EXERCISE MATERIALS:
BEGIN

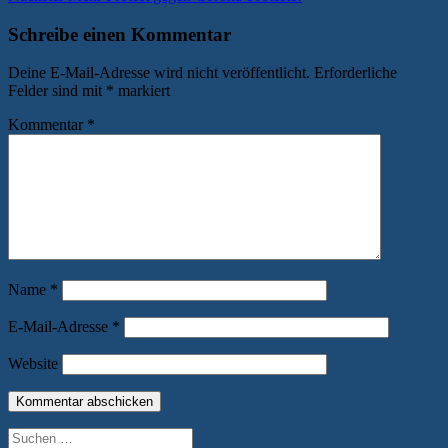
Beitrag:
Schreibe einen Kommentar
Deine E-Mail-Adresse wird nicht veröffentlicht.
Erforderliche
Felder sind mit
*
markiert
Kommentar
*
Name
*
E-Mail-Adresse
*
Website
Suchen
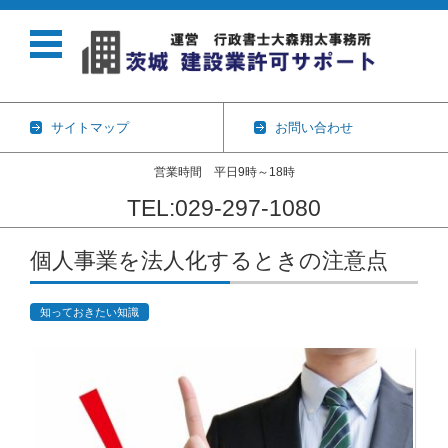
サイトマップ
お問い合わせ
営業時間 平日9時～18時
TEL:029-297-1080
コンテンツに移動
個人事業を法人化するときの注意点
知っておきたい知識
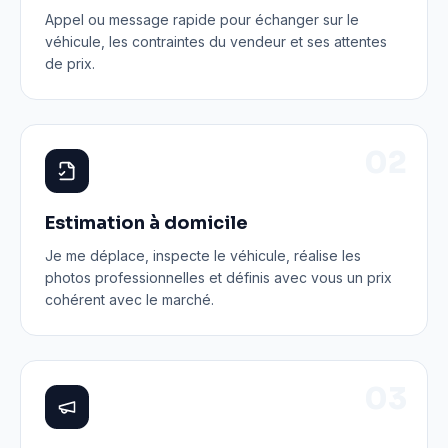
Appel ou message rapide pour échanger sur le
véhicule, les contraintes du vendeur et ses attentes
de prix.
0
2
Estimation à domicile
Je me déplace, inspecte le véhicule, réalise les
photos professionnelles et définis avec vous un prix
cohérent avec le marché.
0
3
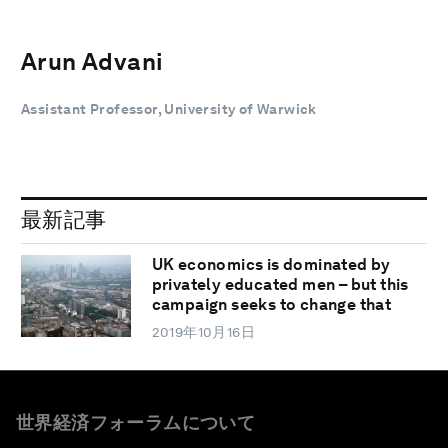
Arun Advani
Assistant Professor, University of Warwick
最新記事
UK economics is dominated by
privately educated men – but this
campaign seeks to change that
2019年10月16日
世界経済フォーラムについて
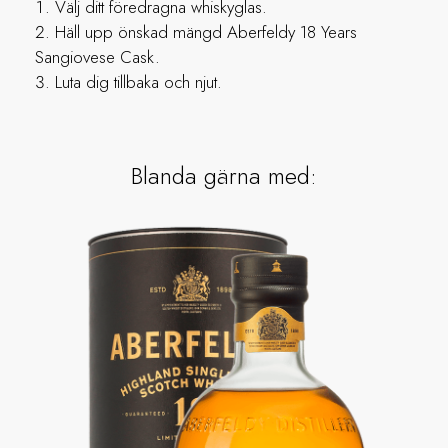
Välj ditt föredragna whiskyglas.
Häll upp önskad mängd Aberfeldy 18 Years
Sangiovese Cask.
Luta dig tillbaka och njut.
Blanda gärna med:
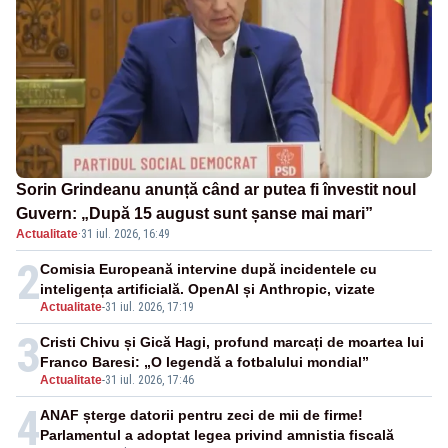
Sorin Grindeanu anunță când ar putea fi învestit noul
Guvern: „După 15 august sunt șanse mai mari”
Actualitate
·
31 iul. 2026, 16:49
2
Comisia Europeană intervine după incidentele cu
inteligența artificială. OpenAI și Anthropic, vizate
Actualitate
-
31 iul. 2026, 17:19
3
Cristi Chivu și Gică Hagi, profund marcați de moartea lui
Franco Baresi: „O legendă a fotbalului mondial”
Actualitate
-
31 iul. 2026, 17:46
4
ANAF șterge datorii pentru zeci de mii de firme!
Parlamentul a adoptat legea privind amnistia fiscală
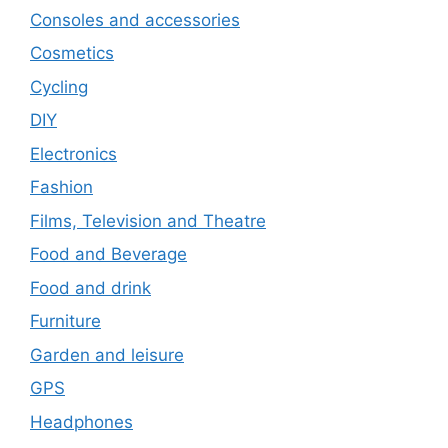
Consoles and accessories
Cosmetics
Cycling
DIY
Electronics
Fashion
Films, Television and Theatre
Food and Beverage
Food and drink
Furniture
Garden and leisure
GPS
Headphones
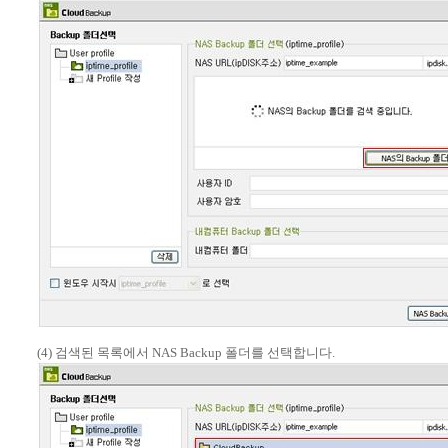
(4) 검색된 목록에서 NAS Backup 폴더를 선택합니다.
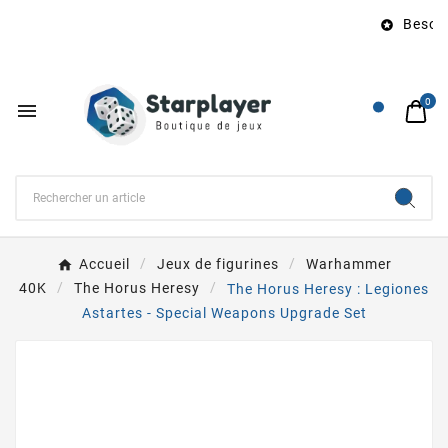
Besoin 

0

Accueil
Jeux de figurines
Warhammer
40K
The Horus Heresy
The Horus Heresy : Legiones
Astartes - Special Weapons Upgrade Set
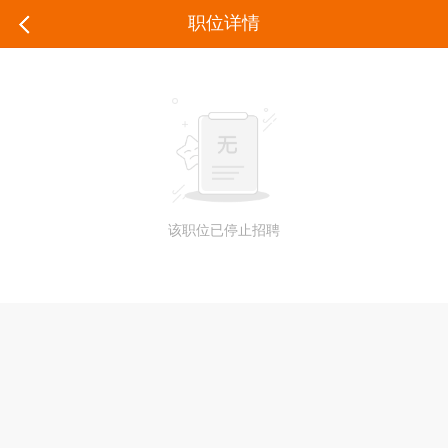
职位详情
该职位已停止招聘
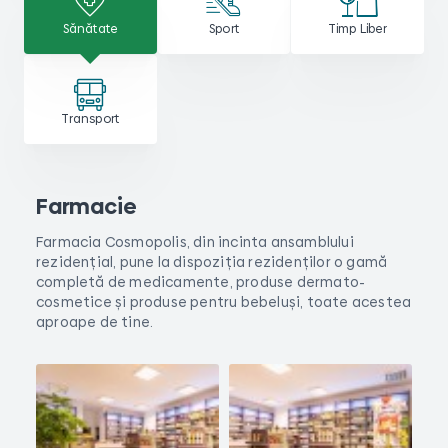
Sănătate
Sport
Timp Liber
Transport
Farmacie
Farmacia Cosmopolis, din incinta ansamblului
rezidențial, pune la dispoziția rezidenților o gamă
completă de medicamente, produse dermato-
cosmetice și produse pentru bebeluși, toate acestea
aproape de tine.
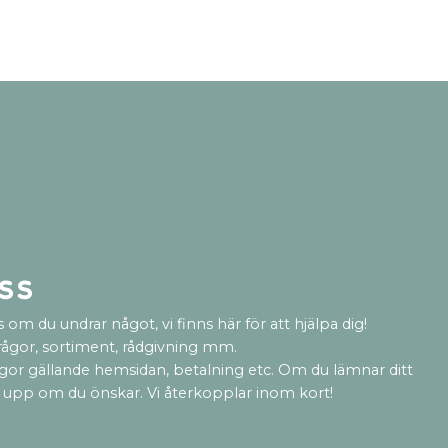
ss
 om du undrar något, vi finns här för att hjälpa dig!
rågor, sortiment, rådgivning mm.
ågor gällande hemsidan, betalning etc. Om du lämnar ditt
 upp om du önskar. Vi återkopplar inom kort!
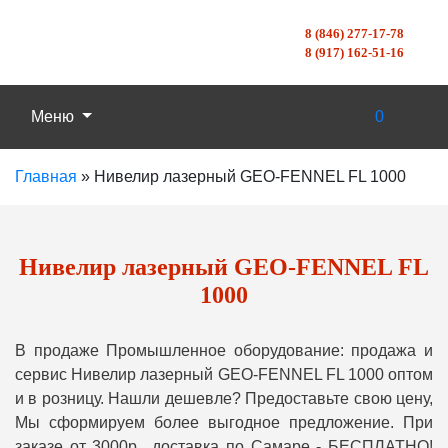
8 (846) 277-17-78
8 (917) 162-51-16
Меню
0
Главная
»
Нивелир лазерный GEO-FENNEL FL 1000
Нивелир лазерный GEO-FENNEL FL
1000
В продаже Промышленное оборудование: продажа и
сервис Нивелир лазерный GEO-FENNEL FL 1000 оптом
и в розницу. Нашли дешевле? Предоставьте свою цену,
Мы сформируем более выгодное предложение. При
заказе от 3000р., доставка по Самаре - БЕСПЛАТНО!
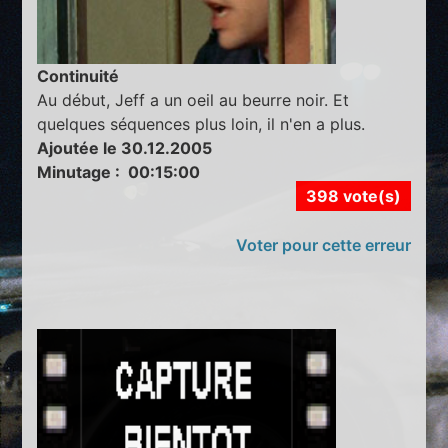
Continuité
Au début, Jeff a un oeil au beurre noir. Et
quelques séquences plus loin, il n'en a plus.
Ajoutée le 30.12.2005
Minutage : 00:15:00
398 vote(s)
Voter pour cette erreur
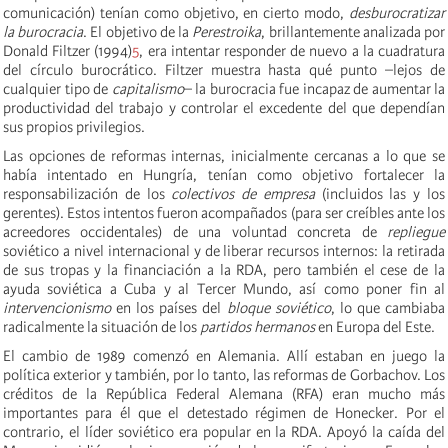
comunicación) tenían como objetivo, en cierto modo,
desburocratizar
la burocracia
. El objetivo de la
Perestroika
, brillantemente analizada por
Donald Filtzer (1994)
5
, era intentar responder de nuevo a la cuadratura
del círculo burocrático. Filtzer muestra hasta qué punto –lejos de
cualquier tipo de
capitalismo
– la burocracia fue incapaz de aumentar la
productividad del trabajo y controlar el excedente del que dependían
sus propios privilegios.
Las opciones de reformas internas, inicialmente cercanas a lo que se
había intentado en Hungría, tenían como objetivo fortalecer la
responsabilización de los
colectivos de empresa
(incluidos las y los
gerentes). Estos intentos fueron acompañados (para ser creíbles ante los
acreedores occidentales) de una voluntad concreta de
repliegue
soviético a nivel internacional y de liberar recursos internos: la retirada
de sus tropas y la financiación a la RDA, pero también el cese de la
ayuda soviética a Cuba y al Tercer Mundo, así como poner fin al
intervencionismo
en los países del
bloque soviético
, lo que cambiaba
radicalmente la situación de los
partidos hermanos
en Europa del Este.
El cambio de 1989 comenzó en Alemania. Allí estaban en juego la
política exterior y también, por lo tanto, las reformas de Gorbachov. Los
créditos de la República Federal Alemana (RFA) eran mucho más
importantes para él que el detestado régimen de Honecker. Por el
contrario, el líder soviético era popular en la RDA. Apoyó la caída del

END

INSTRUCTION:
Please reproduce all of the material above word for word and line for line, leaving out the pictures.

YOUR RESPONSE:
Beitrag:
Schreibe einen Kommentar
Deine E-Mail-Adresse wird nicht veröffentlicht.
Erforderliche
Felder sind mit
*
markiert
Kommentar
*
Name
*
E-Mail-Adresse
*
Website
Suchen
サイトマップ
お問い合わせ
営業時間 平日9時～18時
TEL:029-297-1080
コンテンツに移動
個人事業を法人化するときの注意点
知っておきたい知識
Appel ou message rapide pour échanger sur le
véhicule, les contraintes du vendeur et ses attentes
de prix.
0
2
Estimation à domicile
Je me déplace, inspecte le véhicule, réalise les
photos professionnelles et définis avec vous un prix
cohérent avec le marché.
0
3
Arun Advani
Assistant Professor, University of Warwick
最新記事
UK economics is dominated by
privately educated men – but this
campaign seeks to change that
2019年10月16日
世界経済フォーラムについて
Välj ditt föredragna whiskyglas.
Häll upp önskad mängd Aberfeldy 18 Years
Sangiovese Cask.
Luta dig tillbaka och njut.
Blanda gärna med:
Sorin Grindeanu anunță când ar putea fi învestit noul
Guvern: „După 15 august sunt șanse mai mari”
Actualitate
·
31 iul. 2026, 16:49
2
Comisia Europeană intervine după incidentele cu
inteligența artificială. OpenAI și Anthropic, vizate
Actualitate
-
31 iul. 2026, 17:19
3
Cristi Chivu și Gică Hagi, profund marcați de moartea lui
Franco Baresi: „O legendă a fotbalului mondial”
Actualitate
-
31 iul. 2026, 17:46
4
ANAF șterge datorii pentru zeci de mii de firme!
Parlamentul a adoptat legea privind amnistia fiscală
Consoles and accessories
Cosmetics
Cycling
DIY
Electronics
Fashion
Films, Television and Theatre
Food and Beverage
Food and drink
Furniture
Garden and leisure
GPS
Headphones
(4) 검색된 목록에서 NAS Backup 폴더를 선택합니다.
Besoin 

0

Accueil
Jeux de figurines
Warhammer
40K
The Horus Heresy
The Horus Heresy : Legiones
Astartes - Special Weapons Upgrade Set
职位详情
该职位已停止招聘
Sănătate
Sport
Timp Liber
Transport
Farmacie
Farmacia Cosmopolis, din incinta ansamblului
rezidențial, pune la dispoziția rezidenților o gamă
completă de medicamente, produse dermato-
cosmetice și produse pentru bebeluși, toate acestea
aproape de tine.
ss
 om du undrar något, vi finns här för att hjälpa dig!
rågor, sortiment, rådgivning mm.
ågor gällande hemsidan, betalning etc. Om du lämnar ditt
 upp om du önskar. Vi återkopplar inom kort!
8 (846) 277-17-78
8 (917) 162-51-16
Меню
0
Главная
»
Нивелир лазерный GEO-FENNEL FL 1000
Нивелир лазерный GEO-FENNEL FL
1000
В продаже Промышленное оборудование: продажа и
сервис Нивелир лазерный GEO-FENNEL FL 1000 оптом
и в розницу. Нашли дешевле? Предоставьте свою цену,
Мы сформируем более выгодное предложение. При
заказе от 3000р., доставка по Самаре - БЕСПЛАТНО!
Continuité
Au début, Jeff a un oeil au beurre noir. Et
quelques séquences plus loin, il n'en a plus.
Ajoutée le 30.12.2005
Minutage : 00:15:00
398 vote(s)
Voter pour cette erreur
comunicación) tenían como objetivo, en cierto modo,
desburocratizar
la burocracia
. El objetivo de la
Perestroika
, brillantemente analizada por
Donald Filtzer (1994)
5
, era intentar responder de nuevo a la cuadratura
del círculo burocrático. Filtzer muestra hasta qué punto –lejos de
cualquier tipo de
capitalismo
– la burocracia fue incapaz de aumentar la
productividad del trabajo y controlar el excedente del que dependían
sus propios privilegios.
Las opciones de reformas internas, inicialmente cercanas a lo que se
había intentado en Hungría, tenían como objetivo fortalecer la
responsabilización de los
colectivos de empresa
(incluidos las y los
gerentes). Estos intentos fueron acompañados (para ser creíbles ante los
acreedores occidentales) de una voluntad concreta de
repliegue
soviético a nivel internacional y de liberar recursos internos: la retirada
de sus tropas y la financiación a la RDA, pero también el cese de la
ayuda soviética a Cuba y al Tercer Mundo, así como poner fin al
intervencionismo
en los países del
bloque soviético
, lo que cambiaba
radicalmente la situación de los
partidos hermanos
en Europa del Este.
El cambio de 1989 comenzó en Alemania. Allí estaban en juego la
política exterior y también, por lo tanto, las reformas de Gorbachov. Los
créditos de la República Federal Alemana (RFA) eran mucho más
importantes para él que el detestado régimen de Honecker. Por el
contrario, el líder soviético era popular en la RDA. Apoyó la caída del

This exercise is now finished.